请从下方那篇以锡兵比喻圣子成为人的练习短文的最后一句之后接着写下去。

# 练习短文
═══
你小时候有没有想过,你的玩具如果能变活,那该多有趣啊?好吧,假设你真的可以让它们变活。想象一下把一个锡兵变成一个真正的小人,与此同时,它的锡身将变成肉身。假设锡兵不喜欢它,他对肉身不感兴趣;他所看到的只是锡被破坏了。他认为你是在杀他,他会尽一切可能阻止你。如果他能做到,他就不会变成一个人。
我不知道你会对那个锡兵做什么,但上帝对我们所做的是这样的。上帝的第二个位格,圣子,亲自成为人:作为一个真实的人降生到这个世界上——一个真正的人,有特定的身高,特定的颜色头发,说特定的语言,有特定的体重。无所不知、并且创造了整个宇宙的永恒存在,不但成为一个男人,而且在那之前还成为一个婴孩,在那之前还成为女人腹中的胎儿。如果你想了解其中的滋味,想象一下自己变成一只蛞蝓或者螃蟹时会怎样。
这样做的结果是,你现在有了一个人,祂真的是所有的人都应该成为的样子:一个人里面来自祂母亲的被造生命,允许自己被完全彻底地转变为受生的生命。在祂里面的天然人类受造物,完全被接进圣子里面。因此,在一种情况下,可以说,人性已经到达、已经进入了基督的生命。因为对于我们来说,整个困难在于,天然生命必须在某种意义上被「杀死」,所以祂选择了一段尘世的生涯,每时每刻都要杀死祂的人类欲望——贫穷、祂自己家人的误解、被祂的密友背叛、被役吏嘲笑和虐待,并且被酷刑杀害。然后,在这样被杀之后——在某种意义上说,是每天都在被杀——祂里面的人类受造物,因为它是与圣子联合的,又复活了。在基督里的人复活了:不仅仅是上帝复活。这就是整个重点。我们第一次看到了一个真正的人。一个锡兵——和其他锡兵同样真正的锡兵——已经完完全全、光彩夺目地活过来了。
═══
收集的数据:
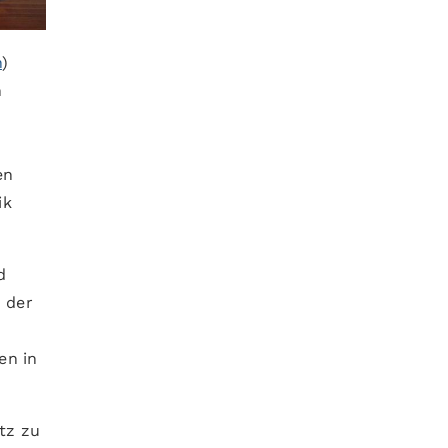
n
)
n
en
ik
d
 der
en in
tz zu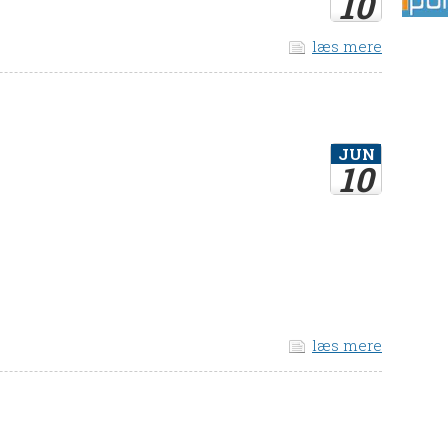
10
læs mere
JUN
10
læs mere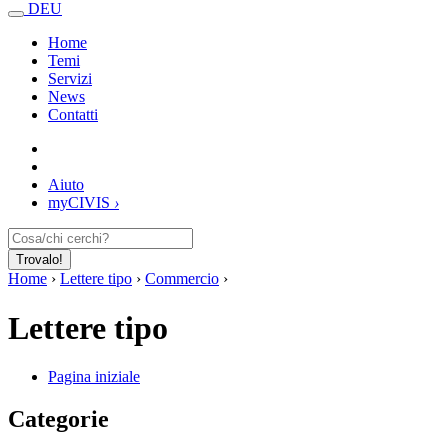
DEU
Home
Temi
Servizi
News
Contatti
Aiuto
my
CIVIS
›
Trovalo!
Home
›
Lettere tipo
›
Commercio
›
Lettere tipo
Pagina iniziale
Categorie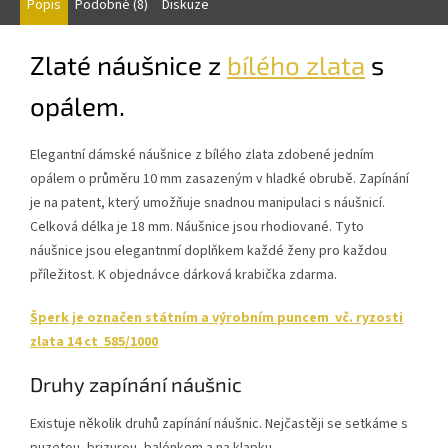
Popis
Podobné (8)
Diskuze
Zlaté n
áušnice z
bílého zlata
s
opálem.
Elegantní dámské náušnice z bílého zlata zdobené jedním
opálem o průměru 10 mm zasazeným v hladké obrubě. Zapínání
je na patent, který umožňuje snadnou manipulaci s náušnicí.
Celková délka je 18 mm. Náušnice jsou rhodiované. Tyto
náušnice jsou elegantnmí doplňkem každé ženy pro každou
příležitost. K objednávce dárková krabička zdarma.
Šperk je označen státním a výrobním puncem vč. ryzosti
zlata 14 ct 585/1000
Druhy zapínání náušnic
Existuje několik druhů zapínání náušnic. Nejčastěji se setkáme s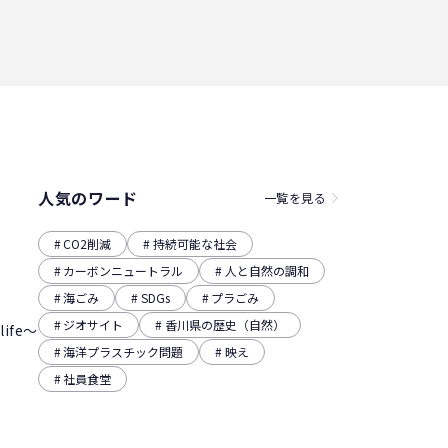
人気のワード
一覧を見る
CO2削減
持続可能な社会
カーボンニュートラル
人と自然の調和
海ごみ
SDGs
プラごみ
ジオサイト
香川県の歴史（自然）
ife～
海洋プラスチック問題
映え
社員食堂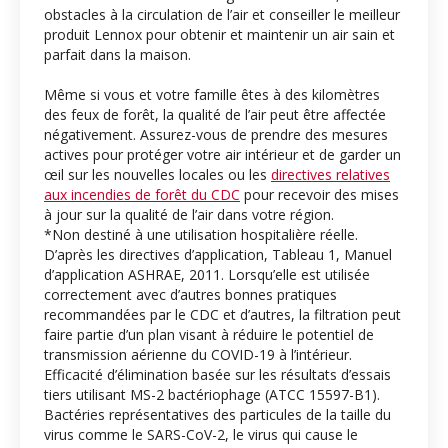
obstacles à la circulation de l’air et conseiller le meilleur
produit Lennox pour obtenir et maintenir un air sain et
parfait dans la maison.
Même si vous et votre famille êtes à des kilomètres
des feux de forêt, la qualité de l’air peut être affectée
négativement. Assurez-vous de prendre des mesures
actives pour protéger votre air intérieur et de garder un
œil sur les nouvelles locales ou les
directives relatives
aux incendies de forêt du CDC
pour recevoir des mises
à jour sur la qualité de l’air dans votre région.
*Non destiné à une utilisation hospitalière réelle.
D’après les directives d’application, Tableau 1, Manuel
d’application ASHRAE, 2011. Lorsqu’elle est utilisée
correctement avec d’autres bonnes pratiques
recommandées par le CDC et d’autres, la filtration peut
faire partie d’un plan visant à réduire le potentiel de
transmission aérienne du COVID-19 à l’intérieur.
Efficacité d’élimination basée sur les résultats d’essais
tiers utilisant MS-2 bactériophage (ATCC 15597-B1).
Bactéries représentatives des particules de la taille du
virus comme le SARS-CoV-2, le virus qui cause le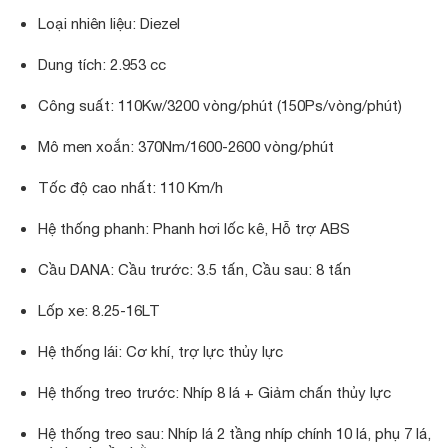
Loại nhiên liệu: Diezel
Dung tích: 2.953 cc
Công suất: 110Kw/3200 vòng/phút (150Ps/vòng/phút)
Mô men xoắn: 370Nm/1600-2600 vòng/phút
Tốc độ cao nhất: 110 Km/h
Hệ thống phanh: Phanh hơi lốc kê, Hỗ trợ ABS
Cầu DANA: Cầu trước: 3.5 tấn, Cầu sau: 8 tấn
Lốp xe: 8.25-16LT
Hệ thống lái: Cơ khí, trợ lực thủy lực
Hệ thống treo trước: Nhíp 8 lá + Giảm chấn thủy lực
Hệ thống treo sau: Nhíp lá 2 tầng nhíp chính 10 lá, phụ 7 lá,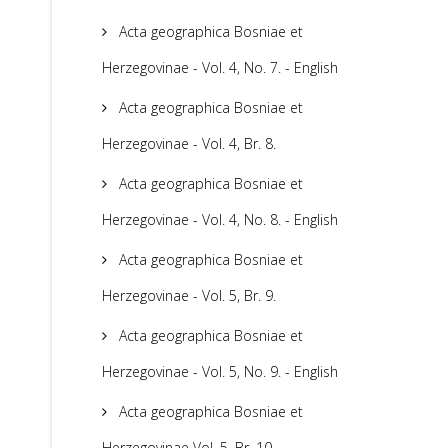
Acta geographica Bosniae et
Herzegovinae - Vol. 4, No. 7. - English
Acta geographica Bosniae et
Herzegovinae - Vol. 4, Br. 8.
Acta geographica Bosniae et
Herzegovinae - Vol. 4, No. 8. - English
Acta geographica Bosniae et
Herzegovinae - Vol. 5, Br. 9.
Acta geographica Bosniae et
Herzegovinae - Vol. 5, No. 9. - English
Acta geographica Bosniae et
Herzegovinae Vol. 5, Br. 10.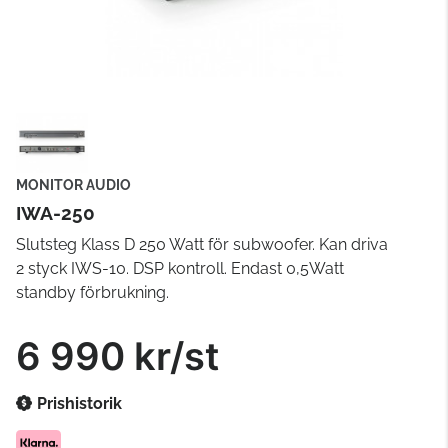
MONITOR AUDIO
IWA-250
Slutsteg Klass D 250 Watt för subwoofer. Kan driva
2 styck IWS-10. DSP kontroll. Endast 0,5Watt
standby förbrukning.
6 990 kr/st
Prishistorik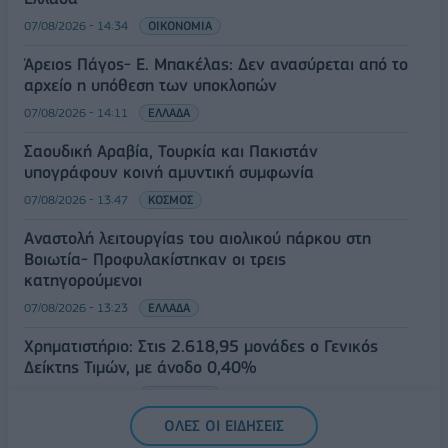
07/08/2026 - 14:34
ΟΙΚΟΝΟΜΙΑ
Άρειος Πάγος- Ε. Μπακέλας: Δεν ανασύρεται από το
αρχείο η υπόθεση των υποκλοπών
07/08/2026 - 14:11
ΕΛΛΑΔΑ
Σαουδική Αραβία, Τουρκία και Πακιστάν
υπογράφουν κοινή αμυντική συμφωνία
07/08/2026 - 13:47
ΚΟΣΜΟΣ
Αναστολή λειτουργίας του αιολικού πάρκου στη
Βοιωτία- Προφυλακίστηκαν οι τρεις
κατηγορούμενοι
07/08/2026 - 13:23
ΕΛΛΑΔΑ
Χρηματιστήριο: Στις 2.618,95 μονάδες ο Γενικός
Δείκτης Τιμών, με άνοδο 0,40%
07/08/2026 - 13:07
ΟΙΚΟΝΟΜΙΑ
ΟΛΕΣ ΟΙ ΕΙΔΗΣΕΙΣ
═══
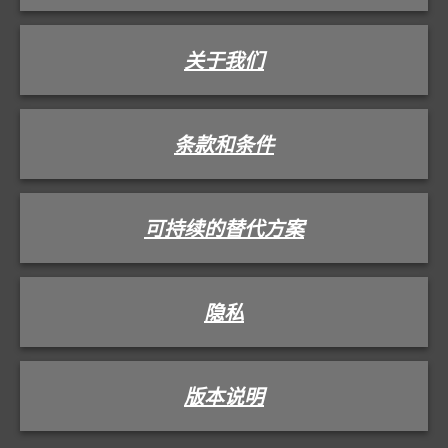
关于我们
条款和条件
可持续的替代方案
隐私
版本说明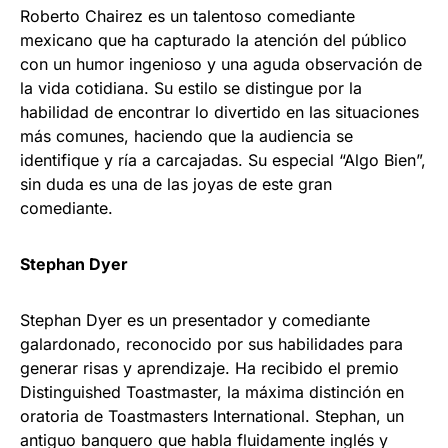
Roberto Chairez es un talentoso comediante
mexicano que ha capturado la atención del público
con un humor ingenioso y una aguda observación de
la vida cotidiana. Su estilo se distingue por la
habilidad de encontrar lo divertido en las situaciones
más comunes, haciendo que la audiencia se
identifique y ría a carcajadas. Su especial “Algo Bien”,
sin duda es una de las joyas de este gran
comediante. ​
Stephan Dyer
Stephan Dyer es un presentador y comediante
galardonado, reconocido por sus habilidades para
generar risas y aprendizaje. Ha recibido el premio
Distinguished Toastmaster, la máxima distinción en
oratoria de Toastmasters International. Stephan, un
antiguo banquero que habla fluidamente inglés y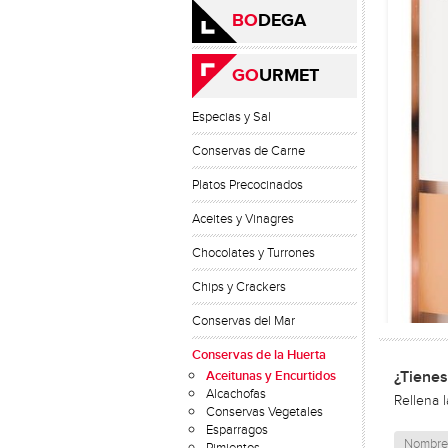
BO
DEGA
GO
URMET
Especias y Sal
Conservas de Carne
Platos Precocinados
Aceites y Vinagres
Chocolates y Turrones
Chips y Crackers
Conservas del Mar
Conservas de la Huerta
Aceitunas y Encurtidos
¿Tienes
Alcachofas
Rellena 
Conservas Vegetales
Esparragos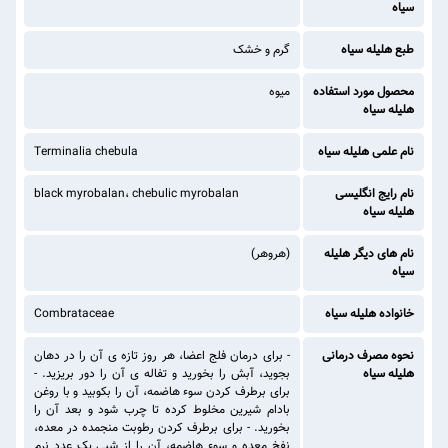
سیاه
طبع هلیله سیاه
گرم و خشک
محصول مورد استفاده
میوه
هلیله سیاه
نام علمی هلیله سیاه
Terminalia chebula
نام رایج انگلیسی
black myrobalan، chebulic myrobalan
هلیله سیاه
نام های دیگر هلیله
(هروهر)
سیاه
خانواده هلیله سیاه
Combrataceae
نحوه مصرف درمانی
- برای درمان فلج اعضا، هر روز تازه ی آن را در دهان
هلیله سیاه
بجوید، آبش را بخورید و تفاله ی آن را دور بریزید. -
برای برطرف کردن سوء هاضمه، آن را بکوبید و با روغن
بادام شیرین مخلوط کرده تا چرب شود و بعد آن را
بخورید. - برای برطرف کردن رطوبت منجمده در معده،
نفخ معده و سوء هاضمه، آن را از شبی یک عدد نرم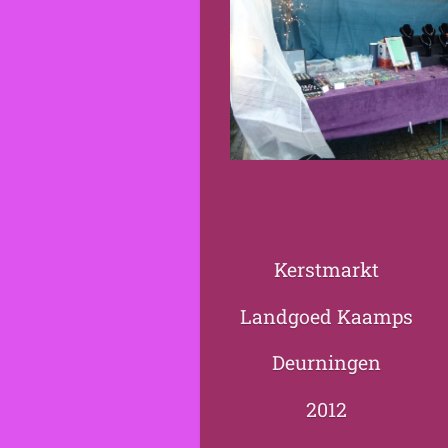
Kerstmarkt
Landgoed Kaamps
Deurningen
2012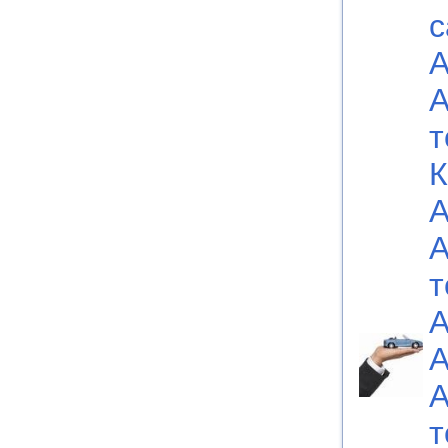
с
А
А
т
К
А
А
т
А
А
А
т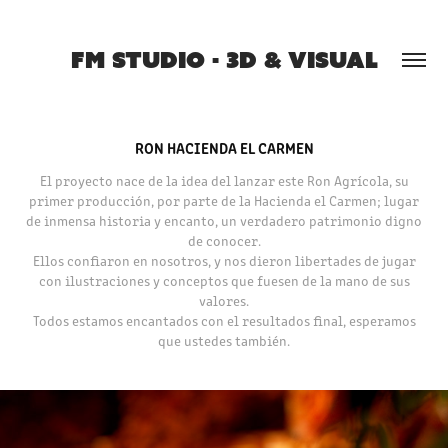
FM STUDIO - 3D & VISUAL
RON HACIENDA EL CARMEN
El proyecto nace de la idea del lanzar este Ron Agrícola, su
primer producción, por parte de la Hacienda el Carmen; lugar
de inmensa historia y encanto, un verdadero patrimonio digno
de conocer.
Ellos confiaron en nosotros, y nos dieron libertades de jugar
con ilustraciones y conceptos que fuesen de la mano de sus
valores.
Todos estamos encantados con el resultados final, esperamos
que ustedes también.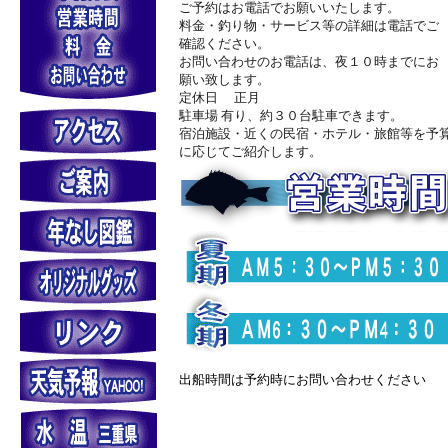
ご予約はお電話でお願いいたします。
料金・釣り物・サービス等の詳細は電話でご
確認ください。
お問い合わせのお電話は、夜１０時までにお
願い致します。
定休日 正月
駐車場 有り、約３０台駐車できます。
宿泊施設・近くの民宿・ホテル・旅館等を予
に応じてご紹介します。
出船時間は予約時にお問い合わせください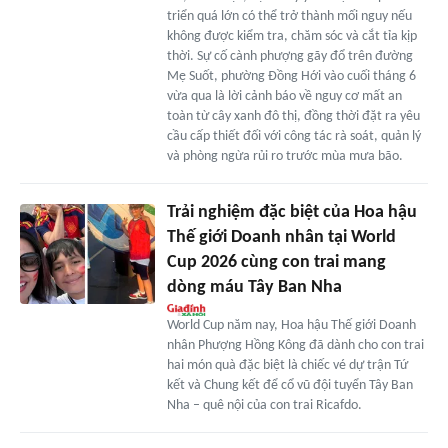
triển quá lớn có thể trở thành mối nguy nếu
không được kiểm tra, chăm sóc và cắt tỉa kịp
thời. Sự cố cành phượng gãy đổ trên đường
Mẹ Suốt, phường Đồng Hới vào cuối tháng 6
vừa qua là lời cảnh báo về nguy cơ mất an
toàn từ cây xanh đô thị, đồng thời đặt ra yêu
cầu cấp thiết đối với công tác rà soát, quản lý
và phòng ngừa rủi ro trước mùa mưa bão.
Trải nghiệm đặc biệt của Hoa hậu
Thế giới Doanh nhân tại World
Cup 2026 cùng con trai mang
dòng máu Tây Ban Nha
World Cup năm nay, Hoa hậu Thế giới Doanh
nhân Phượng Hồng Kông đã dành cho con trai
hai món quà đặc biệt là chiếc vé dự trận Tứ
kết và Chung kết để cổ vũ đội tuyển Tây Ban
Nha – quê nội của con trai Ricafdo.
═══
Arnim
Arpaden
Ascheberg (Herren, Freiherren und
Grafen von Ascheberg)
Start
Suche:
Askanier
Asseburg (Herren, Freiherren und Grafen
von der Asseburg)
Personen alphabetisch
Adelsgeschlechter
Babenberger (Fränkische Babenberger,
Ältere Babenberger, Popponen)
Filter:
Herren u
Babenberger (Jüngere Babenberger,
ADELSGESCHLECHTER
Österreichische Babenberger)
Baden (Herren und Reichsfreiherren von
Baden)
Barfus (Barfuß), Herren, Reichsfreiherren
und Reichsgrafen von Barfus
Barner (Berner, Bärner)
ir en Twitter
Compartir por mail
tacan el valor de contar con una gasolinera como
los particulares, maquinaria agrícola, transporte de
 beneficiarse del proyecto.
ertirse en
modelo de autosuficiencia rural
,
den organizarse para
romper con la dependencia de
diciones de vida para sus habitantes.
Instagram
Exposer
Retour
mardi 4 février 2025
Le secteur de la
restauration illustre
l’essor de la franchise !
═══
# 任务回答
这里,当然,我们来到了锡兵的例子不够用的地步。对于真正的玩具士兵或者雕像来说,如果它活了过来,显然对于其他同伴没有任何影响。它们都是分开的。但人类不是。他们看起来是分开的,因为你看到他们分开走来走去。但那只是因为我们生来只能看到现在。如果我们能看到过去,那么它当然看起来会有所不同。因为曾经有段时间,每个人都是他母亲的一部分,并且更早的时候,也是他父亲的一部分:而父母曾经是祖父母的一部分。如果你能像上帝一样,看到人类在时间上的延伸,它看起来不会像很多单独的东西点缀在上面,而是像一个单独的、生长的东西——更像一棵枝繁叶茂的大树,可以看出每个个体都与其他个体相联。不但如此,个体与上帝之间并没有真正分开,就像没有与其他个体彼此分开一样。全世界每个男人、女人和孩子此刻都在感受和呼吸,可以说,只是因为上帝「让他继续」。
所以,基督成为人的时候,与你变成一个锡兵并不完全相同。那就好像一直影响整个人类群体的某种东西,在某一时刻、以一种新的方式影响整个人类群体。从那时起,这种影响传遍了全人类:影响了生活在基督之前的人,也影响了生活在基督之后的人,影响了那些从未听说过祂的人。这就像将一滴东西滴入一杯水中,给整杯水带来了新的味道或新的颜色。但是,当然,这些例子都不够真正完美。从长远来看,上帝就是祂自己,不像任何别的;祂所做的事也无法比拟,你几乎无法想像。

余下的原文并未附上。